Beda Waktu merupakan perbedaan pengakuan baik penghasilan maupun biaya antara akuntansi komersial dengan ketentuan Undang-undang PPh yang sifatnya sementara artinya koreksi fiskal yang dilakukan akan diperhitungkan dengan  laba kena pajak tahun-tahun pajak berikutnya.

Dalam hal pengakuan penghasilan koreksi karena beda waktu terjadi karena :

Penerimaan penghasilan cash basis untuk lebih dari satu tahun. Secara akuntansi komersial penghasilan tersebut harus dialokasi sesuai dengan masa perolehannya sesuai dengan prinsip matching cost with revenue. Sedangkan menurut Undang-undang PPh, penghasilan tersebut harus diakui sekaligus pada saat diterima.
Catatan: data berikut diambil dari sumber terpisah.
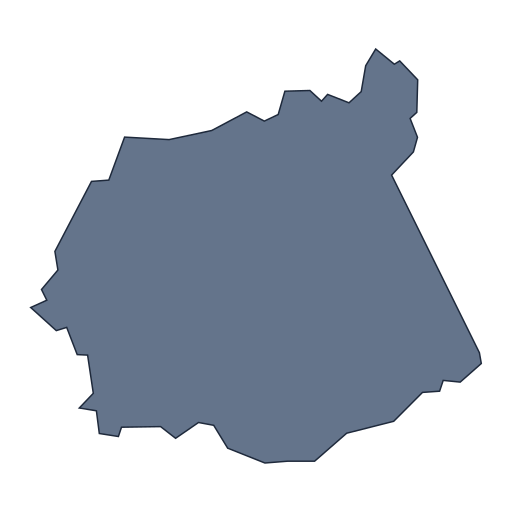 Ritchie, West Virginia, United States of America (Natural Earth projection)
{"feature_id": "52423323B94765650307580", "entity_name": "Ritchie", "entity_type": "district", "adm_level": 2, "iso_a3": "USA", "parent_name": "United States of America", "parent_adm1": "West Virginia", "projection": "natural_earth1", "projection_center": [-81.069, 39.199], "detail": "fine", "context": "isolated", "style": "filled", "palette": "slate", "viewbox_px": 512, "rotation_deg": 0, "n_neighbors": 0, "source": "geoboundaries", "source_scale": "gbopen_adm2", "svg_char_len": 781}
<svg xmlns="http://www.w3.org/2000/svg" viewBox="0 0 512 512"><path d="M479.4,352.7L391.6,175.1L413.4,151.9L417.5,137.3L410.1,118.4L416.8,112.4L417.7,79.8L399.7,60.9L394.3,64.2L375.7,49.0L365.7,65.7L361.2,91.6L349.0,102.8L327.6,94.4L321.5,101.2L309.9,90.5L284.9,91.2L278.2,114.5L264.3,121.1L246.7,111.9L211.7,130.5L169.1,139.6L124.6,137.1L108.8,180.1L91.5,181.4L54.9,251.4L57.9,270.0L41.5,289.5L46.8,300.2L30.7,307.5L56.3,330.6L66.7,327.4L77.2,354.6L87.6,355.1L93.3,393.3L79.3,408.0L96.4,410.8L99.3,433.5L118.4,436.5L121.5,427.2L160.6,426.6L175.6,438.3L198.5,422.5L213.7,425.3L227.7,448.2L264.9,463.0L287.6,461.2L314.6,461.2L346.7,433.2L393.7,421.3L422.5,392.4L439.6,391.2L443.2,380.4L460.2,382.1L481.3,363.5L479.4,352.7Z" fill="#64748b" stroke="#1e293b" stroke-width="1.5"/></svg>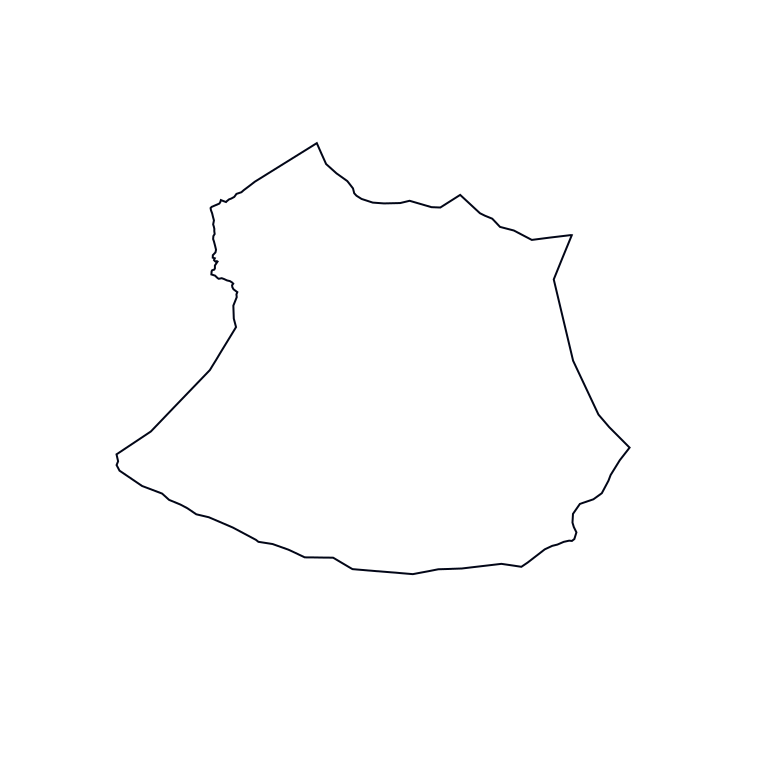 the district of Akwanga, Nassarawa, Nigeria, rotated 129°
{"feature_id": "59680162B44141715713069", "entity_name": "Akwanga", "entity_type": "district", "adm_level": 2, "iso_a3": "NGA", "parent_name": "Nigeria", "parent_adm1": "Nassarawa", "projection": "albers", "projection_center": [8.354, 9.0], "detail": "fine", "context": "isolated", "style": "outline", "palette": "ink", "viewbox_px": 768, "rotation_deg": 129, "n_neighbors": 0, "source": "geoboundaries", "source_scale": "gbopen_adm2", "svg_char_len": 2278}
<svg xmlns="http://www.w3.org/2000/svg" viewBox="0 0 768 768"><g transform="rotate(129 384 384)"><path d="M150.2,331.7L150.7,332.5L166.0,347.4L179.0,359.8L183.0,379.7L188.9,392.7L187.4,403.9L189.7,411.5L190.9,416.9L190.9,417.0L189.1,443.8L211.4,451.3L216.7,458.4L225.5,479.4L233.2,485.3L243.7,497.7L250.1,506.9L254.3,517.9L255.0,523.9L254.5,527.2L251.5,531.2L250.5,535.4L249.4,540.2L250.2,553.5L249.5,567.4L244.3,577.7L239.1,587.8L308.1,611.7L314.9,613.3L321.7,615.0L324.7,615.5L329.1,618.3L332.8,618.1L336.0,619.4L338.0,620.6L340.8,621.2L342.0,621.3L343.0,624.2L343.7,626.5L345.7,625.7L347.4,625.5L354.8,629.4L356.4,629.5L357.8,627.9L359.5,625.0L361.8,622.0L363.9,619.1L367.5,617.2L368.7,615.4L370.2,613.5L372.0,612.1L374.0,610.0L376.4,609.7L378.9,608.0L380.2,605.9L383.0,602.1L385.4,599.0L387.8,597.8L391.6,598.1L393.6,596.6L392.8,594.6L393.7,594.4L394.7,594.1L394.9,593.0L394.9,592.0L393.7,591.2L393.6,590.4L398.3,590.0L400.5,588.2L401.9,587.9L403.7,589.1L404.9,588.9L407.5,587.1L406.1,583.5L406.3,581.3L406.4,579.7L406.2,578.6L403.9,576.7L403.1,574.4L402.3,571.2L401.0,568.5L400.7,566.1L400.9,564.3L402.9,564.2L404.2,562.8L405.1,560.6L405.0,557.6L404.9,555.8L407.2,555.1L409.2,553.1L417.9,550.4L427.7,541.9L432.9,534.8L440.2,533.8L462.8,530.8L471.2,529.6L477.6,528.8L482.7,528.1L484.0,528.2L534.1,532.5L567.6,535.3L607.0,547.6L611.4,542.0L615.3,540.8L617.8,535.0L615.5,507.8L608.8,487.5L609.3,478.1L605.8,466.3L604.3,458.6L603.4,447.9L597.8,436.3L590.7,411.2L585.7,385.4L585.7,382.3L581.4,374.9L578.5,369.9L573.0,354.3L572.4,352.1L568.6,336.5L563.5,330.1L557.3,322.2L554.1,318.2L551.0,314.2L548.3,295.8L547.7,292.0L544.6,287.4L542.0,283.6L538.7,278.7L537.3,276.7L533.8,271.5L533.2,270.7L525.7,259.7L523.2,256.1L520.6,252.2L513.6,241.9L507.8,237.0L501.6,231.7L493.8,225.2L492.0,223.1L485.9,216.0L485.6,215.7L479.7,208.9L478.4,207.4L471.6,200.8L457.7,187.2L449.9,179.6L445.2,171.7L442.6,167.3L442.2,166.6L439.6,162.2L432.4,160.0L411.3,155.0L403.9,151.4L399.7,148.2L393.6,145.0L389.2,141.5L387.7,139.2L384.7,138.5L378.2,141.1L375.7,146.5L373.1,150.3L366.0,155.4L353.9,156.3L341.8,148.7L331.8,146.0L317.9,148.7L312.1,150.6L294.8,152.8L278.9,153.1L275.8,181.8L272.8,198.1L246.9,251.7L195.9,317.9L173.6,324.7L150.2,331.7Z" fill="none" stroke="#020617" stroke-width="2"/></g></svg>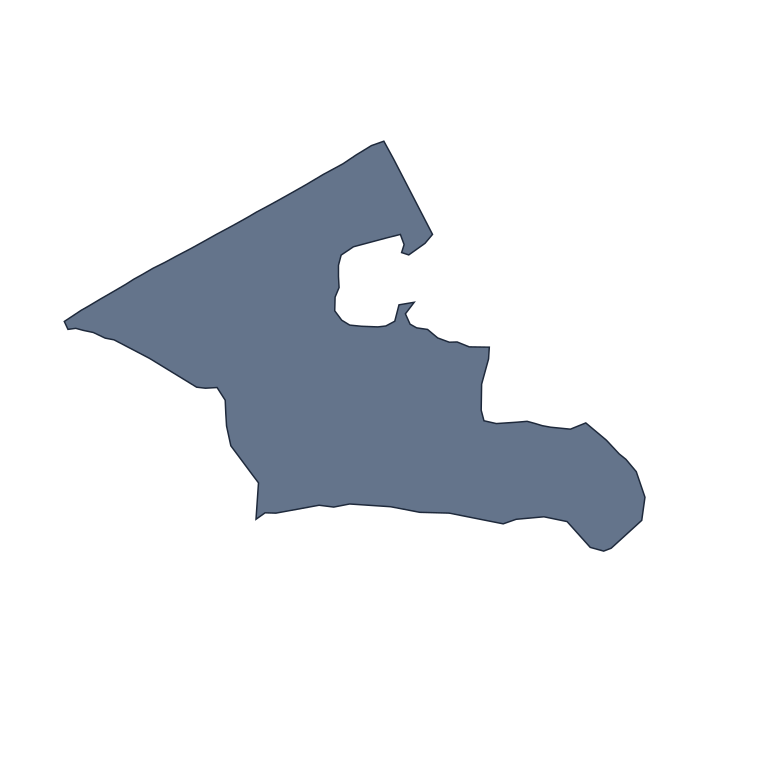 Tramandaí, Rio Grande do Sul, Brazil (Mercator projection), rotated 220°
{"feature_id": "56859067B87870608767085", "entity_name": "Tramandaí", "entity_type": "district", "adm_level": 2, "iso_a3": "BRA", "parent_name": "Brazil", "parent_adm1": "Rio Grande do Sul", "projection": "mercator", "projection_center": [-50.215, -30.032], "detail": "fine", "context": "isolated", "style": "filled", "palette": "slate", "viewbox_px": 768, "rotation_deg": 220, "n_neighbors": 0, "source": "geoboundaries", "source_scale": "gbopen_adm2", "svg_char_len": 1478}
<svg xmlns="http://www.w3.org/2000/svg" viewBox="0 0 768 768"><g transform="rotate(220 384 384)"><path d="M540.2,569.9L546.9,558.5L552.6,541.5L557.0,526.3L565.2,505.6L572.2,485.6L580.8,462.7L586.6,447.6L592.1,434.0L595.9,423.3L602.1,407.1L608.4,391.4L613.7,377.4L618.9,363.9L625.4,348.1L630.3,335.7L635.3,324.3L640.0,311.3L643.0,303.6L646.1,293.8L650.8,280.7L655.9,266.7L660.2,254.3L663.3,246.0L669.1,226.4L661.2,222.7L655.9,228.5L648.8,231.8L639.8,236.6L627.1,239.9L619.2,244.3L580.1,252.9L525.5,261.1L518.1,266.0L509.6,274.0L495.2,269.5L486.5,260.0L477.6,250.6L461.6,238.2L447.2,234.8L426.6,229.9L416.6,227.6L395.1,198.1L392.3,208.9L383.8,215.6L355.8,249.4L343.4,257.4L333.2,270.0L300.1,294.2L274.1,308.7L251.2,326.9L202.8,353.5L195.8,365.3L176.1,385.1L155.3,396.3L121.0,391.4L108.3,397.2L104.4,404.3L98.9,445.2L111.3,465.0L134.4,479.0L150.3,481.8L158.8,481.6L177.5,483.9L204.4,483.9L212.2,469.2L228.6,458.0L236.0,453.8L243.0,450.8L250.4,447.4L257.4,440.4L272.5,425.9L283.8,420.1L292.7,426.4L309.1,446.6L320.0,470.4L327.0,479.9L342.6,467.2L355.0,463.2L360.8,458.0L372.5,453.8L385.7,453.8L395.1,448.0L402.5,446.6L412.7,451.5L413.4,466.0L423.4,454.3L416.1,439.0L419.9,429.6L425.4,423.8L438.3,413.8L448.1,407.1L457.4,405.7L468.8,408.4L477.3,419.1L480.4,429.0L488.0,437.1L495.2,445.7L499.7,455.2L495.6,469.5L475.7,497.9L467.6,509.1L458.2,503.7L455.0,496.0L448.0,498.8L443.0,518.1L443.0,529.8L521.5,562.6L540.2,569.9Z" fill="#64748b" stroke="#1e293b" stroke-width="1.5"/></g></svg>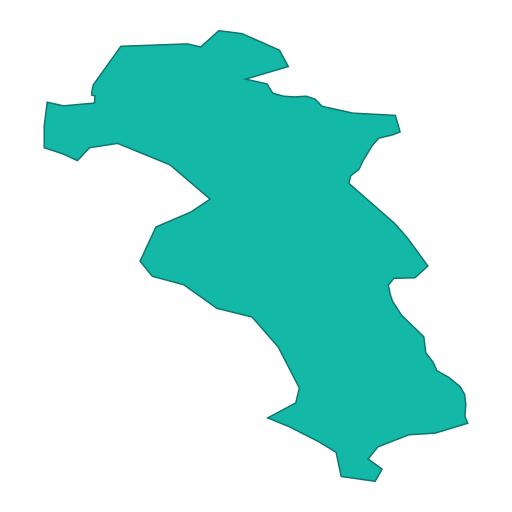 the border of Riebinu
{"feature_id": "LVA-5752", "entity_name": "Riebinu", "entity_type": "Municipality", "adm_level": 1, "iso_a3": "LVA", "parent_name": "Latvia", "parent_adm1": "", "projection": "equal_earth", "projection_center": [26.825, 56.342], "detail": "fine", "context": "isolated", "style": "filled", "palette": "teal", "viewbox_px": 512, "rotation_deg": 0, "n_neighbors": 0, "source": "natural_earth", "source_scale": "10m", "svg_char_len": 1084}
<svg xmlns="http://www.w3.org/2000/svg" viewBox="0 0 512 512"><path d="M372.2,145.7L363.2,160.4L359.2,169.0L350.7,175.9L348.8,183.3L394.6,223.4L407.0,237.4L427.9,266.0L414.9,277.8L393.8,278.3L388.3,285.2L390.2,294.2L392.4,301.0L401.5,315.2L423.8,336.8L425.8,352.7L433.2,362.4L436.9,370.7L448.8,377.4L460.0,386.5L464.6,394.4L465.8,404.5L464.9,416.4L467.8,423.2L435.3,433.1L408.7,434.8L377.9,446.9L368.1,458.9L382.1,469.2L375.1,481.3L341.2,476.5L336.1,452.3L318.5,441.6L288.8,426.5L267.7,417.9L295.8,402.9L299.3,387.9L278.3,347.1L252.0,317.0L217.0,308.4L183.8,284.8L152.3,276.3L140.1,261.2L155.9,227.0L190.9,212.0L210.1,199.1L169.9,164.8L117.6,143.4L89.6,147.7L77.4,160.6L63.4,154.1L44.2,147.7L44.2,126.3L47.2,102.2L63.2,105.8L94.4,103.1L94.9,97.2L95.2,96.1L91.6,95.0L92.2,89.9L93.3,84.8L120.9,46.3L187.3,43.9L200.7,47.0L218.8,30.7L241.9,33.6L279.5,50.2L288.3,66.5L245.6,79.1L267.1,84.0L272.7,93.1L283.4,96.2L294.3,96.9L306.3,96.2L315.2,99.2L322.0,106.3L352.7,113.1L395.3,115.4L400.1,131.8L392.8,134.8L378.7,138.2L372.2,145.7Z" fill="#14b8a6" stroke="#0f766e" stroke-width="1.5"/></svg>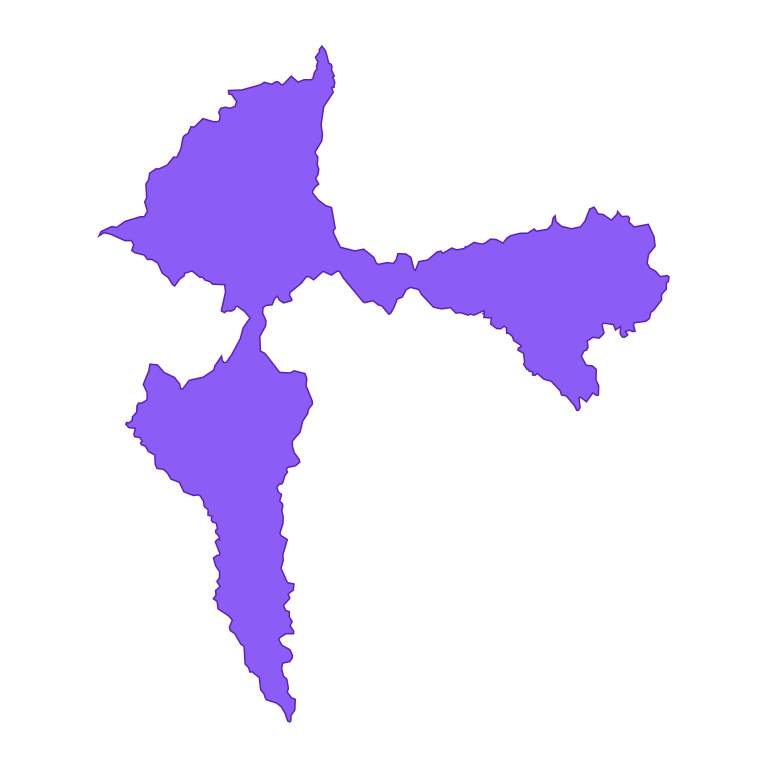 Bocaiúva, Minas Gerais, Brazil
{"feature_id": "56859067B89519159467190", "entity_name": "Bocaiúva", "entity_type": "district", "adm_level": 2, "iso_a3": "BRA", "parent_name": "Brazil", "parent_adm1": "Minas Gerais", "projection": "robinson", "projection_center": [-43.673, -17.387], "detail": "fine", "context": "isolated", "style": "filled", "palette": "violet", "viewbox_px": 768, "rotation_deg": 0, "n_neighbors": 0, "source": "geoboundaries", "source_scale": "gbopen_adm2", "svg_char_len": 6096}
<svg xmlns="http://www.w3.org/2000/svg" viewBox="0 0 768 768"><path d="M323.7,106.7L333.2,92.3L331.8,87.6L334.0,87.2L334.8,82.4L332.8,77.1L334.3,76.1L331.5,70.1L332.0,66.5L331.0,64.2L328.8,63.3L325.7,51.1L321.9,46.1L319.2,49.8L319.5,52.0L315.4,57.2L317.9,61.9L316.5,66.0L317.1,68.8L314.5,72.3L312.8,78.7L311.4,79.7L303.9,79.8L298.0,82.1L291.2,76.2L283.1,84.7L281.1,84.6L278.3,82.0L275.9,81.7L271.8,84.3L264.3,82.3L260.5,84.8L241.7,90.0L228.5,90.5L228.7,93.9L231.8,94.6L236.7,101.7L235.0,106.4L229.9,108.3L225.5,107.2L220.7,108.3L218.7,112.2L220.2,116.0L219.4,120.6L217.8,121.6L213.3,121.7L202.9,118.6L194.3,127.1L191.0,126.7L188.2,133.4L184.3,135.6L182.9,137.9L180.9,148.9L176.9,157.4L173.6,157.1L167.2,165.1L158.6,169.1L156.4,168.6L149.6,173.2L148.8,179.4L145.9,184.1L146.7,197.8L144.7,201.9L147.4,211.2L144.3,216.8L140.5,216.7L125.0,221.4L116.6,227.5L112.1,226.5L109.3,227.6L101.0,231.6L99.0,235.9L103.9,232.7L110.5,234.1L125.1,240.7L131.3,240.6L133.7,244.3L131.8,250.5L134.9,252.7L144.4,255.1L147.4,259.5L151.7,259.4L157.7,262.9L162.2,273.1L168.3,277.6L172.7,284.8L174.8,285.9L179.6,279.1L184.1,275.9L184.6,273.3L192.1,271.0L200.1,277.5L202.0,276.8L205.1,280.1L209.9,281.6L212.7,284.2L224.7,284.7L225.5,292.1L221.3,310.9L224.4,312.6L227.2,310.8L231.3,311.1L234.5,309.4L235.5,306.7L237.4,306.3L244.5,311.3L250.0,318.0L243.1,328.0L240.3,338.7L231.6,354.9L226.4,362.3L224.0,362.6L222.2,360.4L221.6,356.1L214.8,366.0L213.7,370.1L203.2,377.2L189.3,380.3L182.8,388.8L180.8,389.0L179.6,383.9L174.4,377.4L164.2,372.5L157.4,364.9L150.0,364.2L148.8,371.0L143.3,384.5L147.1,392.5L147.2,398.7L146.3,400.5L141.6,403.1L138.5,403.1L137.0,405.6L136.7,412.1L132.4,417.0L132.2,420.5L128.5,423.0L126.7,422.4L125.8,424.2L128.8,427.6L135.4,428.3L133.9,434.2L134.7,436.7L139.9,437.5L142.1,441.1L140.5,442.9L141.3,444.7L145.4,446.2L148.4,451.4L154.9,455.0L155.2,464.2L157.1,468.5L163.4,469.3L167.4,473.0L171.1,479.2L179.4,482.3L183.9,491.8L193.5,495.5L198.4,494.9L200.3,496.0L203.4,501.0L204.2,506.4L208.1,509.7L208.0,515.2L211.8,516.2L211.3,520.2L212.8,522.2L216.2,523.1L217.5,528.5L215.7,530.4L215.7,532.7L218.8,535.9L219.7,539.7L217.7,539.2L215.3,541.8L219.8,553.1L219.5,555.2L217.2,555.3L213.5,557.9L215.7,565.9L219.6,571.7L219.5,577.7L216.9,581.6L220.2,586.5L215.6,590.5L216.0,595.3L213.3,598.8L217.1,601.4L218.0,608.8L228.6,615.8L232.3,620.0L229.4,627.5L230.3,630.6L234.6,633.4L240.9,644.2L244.1,646.5L245.1,664.0L248.7,667.8L250.0,672.1L252.2,671.8L259.3,677.7L260.7,689.8L263.8,693.5L265.4,698.1L266.5,699.9L276.3,702.9L281.2,706.6L285.0,713.1L287.7,721.0L289.9,721.9L290.9,720.3L290.9,715.6L294.8,710.0L295.3,699.4L291.3,697.7L287.3,692.2L288.4,688.4L286.8,679.1L283.5,676.0L281.6,668.8L282.7,663.1L289.7,661.7L292.3,657.8L292.4,655.4L290.0,649.8L282.0,645.3L278.8,639.8L279.8,637.6L285.9,633.7L293.5,633.7L293.7,631.3L290.1,625.7L292.1,621.7L289.3,616.9L289.3,611.6L285.5,610.4L283.5,605.3L289.8,598.3L288.1,593.9L293.4,590.0L293.9,583.9L287.4,582.6L281.0,568.3L283.2,560.7L282.9,554.7L287.3,539.6L280.8,535.4L279.9,533.1L282.9,523.8L283.2,517.1L281.8,510.5L282.8,506.4L282.5,503.9L279.7,501.0L281.6,494.6L278.3,491.9L276.8,487.3L279.2,484.2L281.6,484.0L282.9,482.2L284.9,475.6L287.5,472.1L286.4,469.4L287.5,467.4L295.4,465.8L299.8,462.1L299.2,459.5L294.2,452.7L292.4,446.4L292.4,441.0L300.0,432.2L302.7,421.1L307.6,413.7L308.4,409.4L312.4,404.1L312.4,401.5L306.0,385.6L306.8,378.9L305.0,373.6L294.0,370.8L290.3,373.0L279.7,372.4L264.8,353.3L260.4,351.0L259.8,336.5L265.6,325.9L266.0,320.7L262.6,313.1L263.1,307.5L266.2,305.4L272.1,304.8L274.7,298.6L277.2,296.2L279.5,300.2L283.6,302.9L290.7,301.0L292.0,299.9L289.5,295.1L290.0,292.5L301.3,283.2L306.3,276.7L309.1,276.7L313.6,279.8L323.0,271.3L331.3,275.1L337.5,271.1L339.8,271.8L343.1,277.7L363.0,301.7L364.9,302.7L373.2,300.7L378.3,305.0L381.9,305.9L388.8,314.2L390.6,313.4L393.9,307.6L397.3,299.0L402.2,297.1L406.1,289.7L410.6,287.4L418.7,289.5L421.4,294.2L433.1,306.8L435.3,307.6L441.8,308.9L450.5,307.6L455.9,313.1L460.3,312.6L468.1,315.1L470.3,314.1L474.1,315.1L484.0,310.6L484.4,312.6L483.0,313.6L484.4,314.7L483.8,317.5L491.3,317.9L490.7,324.0L496.7,328.6L500.8,328.8L504.1,326.1L506.4,327.9L506.8,333.4L508.7,333.2L512.4,336.5L513.8,340.6L520.5,345.1L521.3,346.6L518.4,348.1L518.0,350.2L523.6,353.3L524.6,362.2L523.7,364.4L527.1,369.5L528.7,369.3L529.1,371.1L532.7,372.0L532.5,375.0L534.9,375.4L537.1,373.3L543.9,379.2L551.3,381.3L560.1,390.7L561.5,395.0L566.4,396.0L574.4,405.5L576.8,410.4L578.5,410.3L580.1,407.6L579.0,398.0L580.3,397.0L586.5,401.8L592.8,392.9L596.3,395.3L598.4,395.0L598.7,385.8L596.0,380.1L596.2,369.3L592.4,365.9L586.2,365.3L581.3,356.3L584.0,351.0L586.7,349.9L588.0,347.5L587.3,340.9L593.1,337.3L599.3,338.1L604.0,333.3L602.0,324.7L603.3,323.1L613.5,324.5L615.5,330.0L620.5,326.6L620.2,333.9L622.3,337.0L624.6,337.2L627.8,334.9L625.4,331.5L629.6,330.2L633.1,331.7L635.1,331.1L633.5,325.3L634.4,322.7L645.8,321.3L649.4,318.5L650.9,312.2L653.6,310.4L661.5,300.0L661.6,294.2L666.3,289.2L666.5,282.7L668.4,281.5L669.0,277.0L667.4,275.6L660.2,276.6L655.6,271.3L649.6,267.9L647.1,263.1L648.6,254.3L655.1,246.2L654.1,237.0L648.3,224.3L634.0,227.0L628.9,221.9L629.5,218.0L627.7,216.2L621.8,216.5L617.6,211.4L617.1,214.1L611.4,220.2L603.0,214.4L598.1,213.9L594.1,207.1L589.7,209.0L585.1,220.9L580.6,226.8L571.5,228.8L561.4,226.3L556.0,221.5L555.1,215.8L553.2,217.9L551.8,224.7L547.5,229.3L536.1,231.2L534.3,228.9L527.7,233.2L520.1,233.3L510.6,235.7L507.1,237.9L503.0,243.1L496.2,239.5L490.5,239.1L485.2,243.1L481.5,244.1L474.0,242.4L467.4,246.7L465.4,246.6L464.7,248.4L456.7,249.9L451.9,248.0L442.8,253.4L441.0,251.1L436.8,252.2L427.8,260.0L418.9,261.6L415.4,270.4L413.7,268.8L410.9,257.4L405.9,254.0L397.9,253.7L396.2,259.9L393.2,263.5L387.0,262.6L378.3,264.4L376.3,263.1L373.8,257.4L363.7,249.2L354.9,250.9L340.4,247.3L333.7,233.6L333.2,230.9L335.2,228.3L331.5,207.5L325.3,205.5L317.8,199.6L312.7,193.2L312.6,191.0L315.0,187.1L318.7,184.1L315.6,178.3L318.0,174.6L318.8,169.1L317.2,164.8L317.8,156.9L315.4,153.9L315.2,151.9L321.7,140.9L322.5,134.9L321.1,124.7L323.7,106.7Z" fill="#8b5cf6" stroke="#5b21b6" stroke-width="1.5"/></svg>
Dalam hal pengakuan biaya koreksi karena beda waktu terjadi karena :

  • Perbedaan metode penyusutan, dimana menurut Undang-undang PPh metode penyusutan yang diperbolehkan hanya metode garis lurus dan saldo menurun
  • Perbedaan metode penilaian persediaan, dimana menurut Undang-undang PPh metode penilaian persediaan yang diperbolehkan hanya metode rata-rata dan FIFO
  • Penyisihan piutang tak tertagih, dimana menurut Undang-undang Penyisihan piutang tak tertagih tidak diperkenankan kecuali untuk usaha-usaha tertentu

Koreksi atas beda waktu penghasilan akan menyebabkan koreksi positif pada saat penghasilan diterima dan akan menyebabkan koreksi negatif pada tahun-tahun berikutnya. Koreksi positif ini akan menyebabkan laba kena pajak akan bertambah, sedangkan koreksi negatif tahun-tahun berikutnya akan menyebabkan laba kena pajak akan berkurang. Koreksi atas beda waktu biaya dapat menyebabkan koreksi positif maupun koreksi negatif tergantung dari metode yang digunakan.